Bref, ce bouquin est assez dingue. D’abord parceque l’auteur met à jour le passé de son propre père, qu’il admirait malgré ses absences. Ensuite parce qu’il est difficile de mettre en cause ses conclusions (encore moins après l’ouverture de certains dossiers en 2004, prouvant que le Dr George Hodel était bien le suspect n°1 de la police en 1950). Enfin, parce qu’entre autre choses, Steven Hodel “réhabilite” Elizabeth Short. Comme il le dit, on a d’elle l’image d’une fille facile, peut-être même une prostituée, qui pour certains bien-pensants “n’a eu que ce qu’elle méritait”. Le portrait qu’il en trace est bien plus mesuré, c’est avant tout celle d’une jeune femme rêveuse, un peu à la dérive, broyée par un monstre…

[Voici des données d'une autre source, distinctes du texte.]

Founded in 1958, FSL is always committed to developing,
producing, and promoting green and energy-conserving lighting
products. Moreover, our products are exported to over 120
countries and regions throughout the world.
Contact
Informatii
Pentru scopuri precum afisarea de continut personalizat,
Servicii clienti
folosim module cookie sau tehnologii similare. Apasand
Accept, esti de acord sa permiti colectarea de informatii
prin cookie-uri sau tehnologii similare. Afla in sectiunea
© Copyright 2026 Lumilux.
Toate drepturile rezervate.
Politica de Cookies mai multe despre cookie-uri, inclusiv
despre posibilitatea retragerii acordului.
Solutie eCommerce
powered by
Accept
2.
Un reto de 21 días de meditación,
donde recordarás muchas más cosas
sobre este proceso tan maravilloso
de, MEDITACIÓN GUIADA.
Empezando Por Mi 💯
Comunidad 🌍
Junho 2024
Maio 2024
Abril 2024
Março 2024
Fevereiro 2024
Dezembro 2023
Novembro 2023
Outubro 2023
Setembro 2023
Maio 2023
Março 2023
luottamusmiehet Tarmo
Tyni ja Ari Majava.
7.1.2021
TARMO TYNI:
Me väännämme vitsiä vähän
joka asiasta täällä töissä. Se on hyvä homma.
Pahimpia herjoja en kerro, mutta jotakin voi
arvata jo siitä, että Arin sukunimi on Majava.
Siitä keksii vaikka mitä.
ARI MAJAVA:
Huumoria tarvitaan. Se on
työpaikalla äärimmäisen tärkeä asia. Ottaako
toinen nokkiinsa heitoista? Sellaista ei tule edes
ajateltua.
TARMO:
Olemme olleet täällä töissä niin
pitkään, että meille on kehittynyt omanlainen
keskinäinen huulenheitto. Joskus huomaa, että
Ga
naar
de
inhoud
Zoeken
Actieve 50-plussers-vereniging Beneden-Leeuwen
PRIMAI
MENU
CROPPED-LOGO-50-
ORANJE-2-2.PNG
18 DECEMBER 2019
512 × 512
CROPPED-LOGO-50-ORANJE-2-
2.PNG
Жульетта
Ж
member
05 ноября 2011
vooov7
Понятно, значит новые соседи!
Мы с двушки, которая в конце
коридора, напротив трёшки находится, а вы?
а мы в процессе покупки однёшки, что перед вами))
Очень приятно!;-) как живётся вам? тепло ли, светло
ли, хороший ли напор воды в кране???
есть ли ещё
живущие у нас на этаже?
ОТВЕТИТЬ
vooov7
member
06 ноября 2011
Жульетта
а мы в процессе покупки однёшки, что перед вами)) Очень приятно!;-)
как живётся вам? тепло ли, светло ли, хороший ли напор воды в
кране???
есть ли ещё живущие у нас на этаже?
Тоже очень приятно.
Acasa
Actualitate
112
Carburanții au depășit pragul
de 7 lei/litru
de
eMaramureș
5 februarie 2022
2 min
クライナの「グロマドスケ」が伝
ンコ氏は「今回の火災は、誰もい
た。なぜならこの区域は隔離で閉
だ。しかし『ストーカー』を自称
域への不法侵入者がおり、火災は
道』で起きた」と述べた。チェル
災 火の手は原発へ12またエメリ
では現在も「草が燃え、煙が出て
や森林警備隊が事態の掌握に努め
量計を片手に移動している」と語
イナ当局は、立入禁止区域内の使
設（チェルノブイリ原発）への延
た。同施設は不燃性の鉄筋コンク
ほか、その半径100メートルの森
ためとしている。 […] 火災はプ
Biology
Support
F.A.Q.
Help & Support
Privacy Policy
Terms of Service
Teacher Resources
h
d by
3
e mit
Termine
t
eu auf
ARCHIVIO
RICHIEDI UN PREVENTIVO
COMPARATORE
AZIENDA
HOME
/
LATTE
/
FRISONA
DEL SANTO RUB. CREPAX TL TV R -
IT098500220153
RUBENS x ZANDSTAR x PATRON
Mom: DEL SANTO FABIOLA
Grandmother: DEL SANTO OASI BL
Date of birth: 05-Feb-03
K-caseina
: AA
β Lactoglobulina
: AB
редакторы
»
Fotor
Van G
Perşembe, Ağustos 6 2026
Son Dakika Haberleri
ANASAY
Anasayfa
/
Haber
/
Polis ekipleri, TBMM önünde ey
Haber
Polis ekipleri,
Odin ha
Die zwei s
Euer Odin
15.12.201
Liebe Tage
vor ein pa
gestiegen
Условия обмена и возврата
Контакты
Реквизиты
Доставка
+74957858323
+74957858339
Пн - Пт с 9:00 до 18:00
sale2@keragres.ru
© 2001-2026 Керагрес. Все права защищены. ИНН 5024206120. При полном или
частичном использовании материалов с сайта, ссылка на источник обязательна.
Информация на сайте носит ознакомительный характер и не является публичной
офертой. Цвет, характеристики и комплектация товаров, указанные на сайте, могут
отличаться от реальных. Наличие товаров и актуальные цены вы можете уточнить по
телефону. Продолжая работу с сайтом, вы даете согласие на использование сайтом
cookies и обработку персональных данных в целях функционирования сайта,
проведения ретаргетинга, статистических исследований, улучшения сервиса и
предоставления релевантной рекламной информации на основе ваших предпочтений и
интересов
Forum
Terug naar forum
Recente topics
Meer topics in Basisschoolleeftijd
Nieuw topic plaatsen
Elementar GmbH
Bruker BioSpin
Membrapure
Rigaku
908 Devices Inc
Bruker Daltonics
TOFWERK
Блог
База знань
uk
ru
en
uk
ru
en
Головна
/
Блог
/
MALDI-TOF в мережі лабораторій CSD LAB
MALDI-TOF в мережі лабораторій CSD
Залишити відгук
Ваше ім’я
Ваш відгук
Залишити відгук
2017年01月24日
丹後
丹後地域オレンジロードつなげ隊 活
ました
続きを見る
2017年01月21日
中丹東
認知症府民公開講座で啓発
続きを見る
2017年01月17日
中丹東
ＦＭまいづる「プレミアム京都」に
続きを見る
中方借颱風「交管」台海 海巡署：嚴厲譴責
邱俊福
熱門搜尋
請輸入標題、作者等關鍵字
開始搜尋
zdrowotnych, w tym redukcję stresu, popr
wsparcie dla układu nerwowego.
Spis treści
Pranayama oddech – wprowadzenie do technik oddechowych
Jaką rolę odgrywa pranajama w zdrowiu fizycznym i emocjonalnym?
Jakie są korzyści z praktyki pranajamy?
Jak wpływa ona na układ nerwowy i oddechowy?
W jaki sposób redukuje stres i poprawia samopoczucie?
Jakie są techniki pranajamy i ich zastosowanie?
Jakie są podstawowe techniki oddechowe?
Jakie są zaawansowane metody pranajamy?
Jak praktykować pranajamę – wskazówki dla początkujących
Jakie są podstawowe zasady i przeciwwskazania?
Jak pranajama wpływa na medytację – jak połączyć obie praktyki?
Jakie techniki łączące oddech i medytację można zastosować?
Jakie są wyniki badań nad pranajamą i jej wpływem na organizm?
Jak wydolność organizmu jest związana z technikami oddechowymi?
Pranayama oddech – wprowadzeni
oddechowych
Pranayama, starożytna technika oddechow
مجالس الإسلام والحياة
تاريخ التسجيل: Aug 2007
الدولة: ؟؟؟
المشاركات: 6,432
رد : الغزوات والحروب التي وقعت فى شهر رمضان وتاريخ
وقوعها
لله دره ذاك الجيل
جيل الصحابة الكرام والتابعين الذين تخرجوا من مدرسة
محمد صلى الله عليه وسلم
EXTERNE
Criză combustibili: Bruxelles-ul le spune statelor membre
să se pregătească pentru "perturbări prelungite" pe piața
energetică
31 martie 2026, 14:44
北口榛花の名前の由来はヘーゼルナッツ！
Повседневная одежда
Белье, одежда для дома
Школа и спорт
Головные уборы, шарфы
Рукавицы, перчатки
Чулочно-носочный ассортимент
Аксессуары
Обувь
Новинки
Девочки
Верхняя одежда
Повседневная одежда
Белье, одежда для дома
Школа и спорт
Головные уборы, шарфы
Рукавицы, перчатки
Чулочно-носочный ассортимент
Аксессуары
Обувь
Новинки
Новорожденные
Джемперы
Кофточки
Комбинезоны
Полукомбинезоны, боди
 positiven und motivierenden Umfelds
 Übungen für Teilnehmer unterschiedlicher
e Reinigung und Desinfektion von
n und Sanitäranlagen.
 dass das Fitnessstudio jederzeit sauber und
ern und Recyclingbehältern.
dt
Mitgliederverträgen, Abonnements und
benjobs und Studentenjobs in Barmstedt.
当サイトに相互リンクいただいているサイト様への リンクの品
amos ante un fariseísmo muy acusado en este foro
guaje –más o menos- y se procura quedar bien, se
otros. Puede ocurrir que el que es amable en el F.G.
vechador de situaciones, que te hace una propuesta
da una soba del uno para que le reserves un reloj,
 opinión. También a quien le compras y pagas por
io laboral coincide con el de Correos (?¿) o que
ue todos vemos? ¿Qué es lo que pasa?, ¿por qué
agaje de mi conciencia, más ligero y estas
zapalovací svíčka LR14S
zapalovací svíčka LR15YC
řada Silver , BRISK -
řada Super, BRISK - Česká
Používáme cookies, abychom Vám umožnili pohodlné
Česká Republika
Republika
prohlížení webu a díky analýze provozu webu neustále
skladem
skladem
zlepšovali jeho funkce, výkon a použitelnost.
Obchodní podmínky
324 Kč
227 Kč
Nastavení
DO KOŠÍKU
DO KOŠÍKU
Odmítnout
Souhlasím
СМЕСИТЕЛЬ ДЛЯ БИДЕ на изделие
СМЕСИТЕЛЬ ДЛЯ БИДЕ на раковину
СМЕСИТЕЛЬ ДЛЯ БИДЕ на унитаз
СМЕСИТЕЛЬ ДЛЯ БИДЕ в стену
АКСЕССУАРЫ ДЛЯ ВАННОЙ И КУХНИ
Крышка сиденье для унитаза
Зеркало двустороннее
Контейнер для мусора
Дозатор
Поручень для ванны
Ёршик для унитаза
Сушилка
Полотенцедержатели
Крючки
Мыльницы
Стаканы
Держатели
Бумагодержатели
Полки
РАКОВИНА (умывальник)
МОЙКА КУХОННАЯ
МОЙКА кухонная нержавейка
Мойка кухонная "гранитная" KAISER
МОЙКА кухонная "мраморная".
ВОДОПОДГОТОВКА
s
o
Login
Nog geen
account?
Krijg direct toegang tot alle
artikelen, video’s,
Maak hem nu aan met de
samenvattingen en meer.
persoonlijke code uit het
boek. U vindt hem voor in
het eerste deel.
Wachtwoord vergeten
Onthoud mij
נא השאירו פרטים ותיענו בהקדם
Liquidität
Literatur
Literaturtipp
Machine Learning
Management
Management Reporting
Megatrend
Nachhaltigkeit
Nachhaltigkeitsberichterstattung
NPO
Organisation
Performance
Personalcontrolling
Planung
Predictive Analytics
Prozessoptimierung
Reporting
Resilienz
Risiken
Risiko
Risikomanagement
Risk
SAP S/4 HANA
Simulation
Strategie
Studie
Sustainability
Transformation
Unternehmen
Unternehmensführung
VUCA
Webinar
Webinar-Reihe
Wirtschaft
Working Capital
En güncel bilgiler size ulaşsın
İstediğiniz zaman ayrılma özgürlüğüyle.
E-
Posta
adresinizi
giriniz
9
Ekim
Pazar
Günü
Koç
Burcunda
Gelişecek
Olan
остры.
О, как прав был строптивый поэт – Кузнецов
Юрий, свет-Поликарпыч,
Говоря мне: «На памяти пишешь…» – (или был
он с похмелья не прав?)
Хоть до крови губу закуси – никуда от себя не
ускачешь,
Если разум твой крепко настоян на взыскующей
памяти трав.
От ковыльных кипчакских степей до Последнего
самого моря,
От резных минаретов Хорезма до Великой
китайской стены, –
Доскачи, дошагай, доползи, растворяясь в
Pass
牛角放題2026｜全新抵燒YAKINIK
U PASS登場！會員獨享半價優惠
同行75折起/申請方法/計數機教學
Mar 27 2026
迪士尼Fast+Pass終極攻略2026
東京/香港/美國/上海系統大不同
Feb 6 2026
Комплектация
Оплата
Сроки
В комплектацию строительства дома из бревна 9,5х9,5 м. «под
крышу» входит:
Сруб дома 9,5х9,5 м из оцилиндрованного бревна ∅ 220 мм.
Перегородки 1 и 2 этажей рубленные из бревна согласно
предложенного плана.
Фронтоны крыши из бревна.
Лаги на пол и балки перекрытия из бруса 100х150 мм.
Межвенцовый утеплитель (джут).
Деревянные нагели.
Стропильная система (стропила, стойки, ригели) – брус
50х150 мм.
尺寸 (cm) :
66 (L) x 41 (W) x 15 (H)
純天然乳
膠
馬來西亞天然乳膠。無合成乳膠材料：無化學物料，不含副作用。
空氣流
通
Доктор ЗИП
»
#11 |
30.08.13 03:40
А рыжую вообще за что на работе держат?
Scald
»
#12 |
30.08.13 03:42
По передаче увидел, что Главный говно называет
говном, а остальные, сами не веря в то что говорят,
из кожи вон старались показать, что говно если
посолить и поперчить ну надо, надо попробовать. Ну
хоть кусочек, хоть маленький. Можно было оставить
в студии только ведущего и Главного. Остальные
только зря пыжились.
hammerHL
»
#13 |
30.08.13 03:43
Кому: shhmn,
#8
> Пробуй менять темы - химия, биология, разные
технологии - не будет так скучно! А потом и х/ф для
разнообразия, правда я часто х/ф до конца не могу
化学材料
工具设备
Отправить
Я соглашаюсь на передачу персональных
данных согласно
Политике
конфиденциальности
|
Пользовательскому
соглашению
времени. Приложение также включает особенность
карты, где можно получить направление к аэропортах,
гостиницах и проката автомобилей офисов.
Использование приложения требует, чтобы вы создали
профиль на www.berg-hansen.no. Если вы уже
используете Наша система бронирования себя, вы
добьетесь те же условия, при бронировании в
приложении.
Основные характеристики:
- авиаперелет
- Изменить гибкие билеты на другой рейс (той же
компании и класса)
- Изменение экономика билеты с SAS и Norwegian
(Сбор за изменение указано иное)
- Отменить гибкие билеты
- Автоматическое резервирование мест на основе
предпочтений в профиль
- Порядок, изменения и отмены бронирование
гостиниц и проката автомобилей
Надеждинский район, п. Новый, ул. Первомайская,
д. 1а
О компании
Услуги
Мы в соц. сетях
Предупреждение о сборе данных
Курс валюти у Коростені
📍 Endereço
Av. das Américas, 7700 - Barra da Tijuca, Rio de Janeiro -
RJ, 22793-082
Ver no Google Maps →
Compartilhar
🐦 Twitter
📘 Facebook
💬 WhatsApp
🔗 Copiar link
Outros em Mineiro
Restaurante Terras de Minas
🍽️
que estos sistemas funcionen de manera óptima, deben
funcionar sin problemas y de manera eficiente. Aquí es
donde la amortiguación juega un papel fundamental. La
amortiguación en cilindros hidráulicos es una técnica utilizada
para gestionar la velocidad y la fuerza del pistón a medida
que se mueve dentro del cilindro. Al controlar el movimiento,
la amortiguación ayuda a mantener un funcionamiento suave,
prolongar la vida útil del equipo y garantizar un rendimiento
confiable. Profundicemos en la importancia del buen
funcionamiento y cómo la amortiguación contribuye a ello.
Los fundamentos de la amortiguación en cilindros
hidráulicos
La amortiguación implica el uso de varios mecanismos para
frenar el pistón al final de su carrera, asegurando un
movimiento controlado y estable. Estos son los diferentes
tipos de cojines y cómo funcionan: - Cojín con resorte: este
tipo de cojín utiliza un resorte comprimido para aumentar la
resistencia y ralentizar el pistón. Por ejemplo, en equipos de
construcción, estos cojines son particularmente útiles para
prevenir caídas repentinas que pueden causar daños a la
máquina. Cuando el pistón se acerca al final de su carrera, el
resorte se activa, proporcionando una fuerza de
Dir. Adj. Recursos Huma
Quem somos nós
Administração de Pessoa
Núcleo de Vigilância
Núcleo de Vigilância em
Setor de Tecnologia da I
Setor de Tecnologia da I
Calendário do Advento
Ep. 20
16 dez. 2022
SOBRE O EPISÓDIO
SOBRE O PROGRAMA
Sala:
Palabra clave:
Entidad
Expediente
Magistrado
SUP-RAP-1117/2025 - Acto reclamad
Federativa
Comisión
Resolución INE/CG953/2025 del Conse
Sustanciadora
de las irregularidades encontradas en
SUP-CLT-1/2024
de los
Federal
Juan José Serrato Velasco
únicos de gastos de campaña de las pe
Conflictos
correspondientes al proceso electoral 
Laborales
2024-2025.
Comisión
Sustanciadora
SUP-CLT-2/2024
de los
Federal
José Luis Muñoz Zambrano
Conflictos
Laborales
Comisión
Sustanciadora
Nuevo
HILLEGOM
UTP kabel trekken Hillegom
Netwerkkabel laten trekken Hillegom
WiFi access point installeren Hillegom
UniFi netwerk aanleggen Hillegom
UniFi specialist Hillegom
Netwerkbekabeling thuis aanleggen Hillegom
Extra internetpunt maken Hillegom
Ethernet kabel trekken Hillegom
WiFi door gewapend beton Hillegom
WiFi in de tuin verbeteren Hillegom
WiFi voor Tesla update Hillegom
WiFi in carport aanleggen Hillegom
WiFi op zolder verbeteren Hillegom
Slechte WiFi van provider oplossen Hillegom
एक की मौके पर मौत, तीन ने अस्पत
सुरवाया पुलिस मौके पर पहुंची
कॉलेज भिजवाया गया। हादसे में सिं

Dernier point, ludique celui-là. Pour Hellywood (et d’autres jeux bien sur), ce bouquin est une mine : on y voit bosser, côte à côte, flics et reporters de Los Angeles. On a des célébrités mouillées, des flics corrompus, des politiciens véreux, des gangsters (petite apparition notamment de Mickey Cohen) et au milieu de ça, des victimes sacrifiées.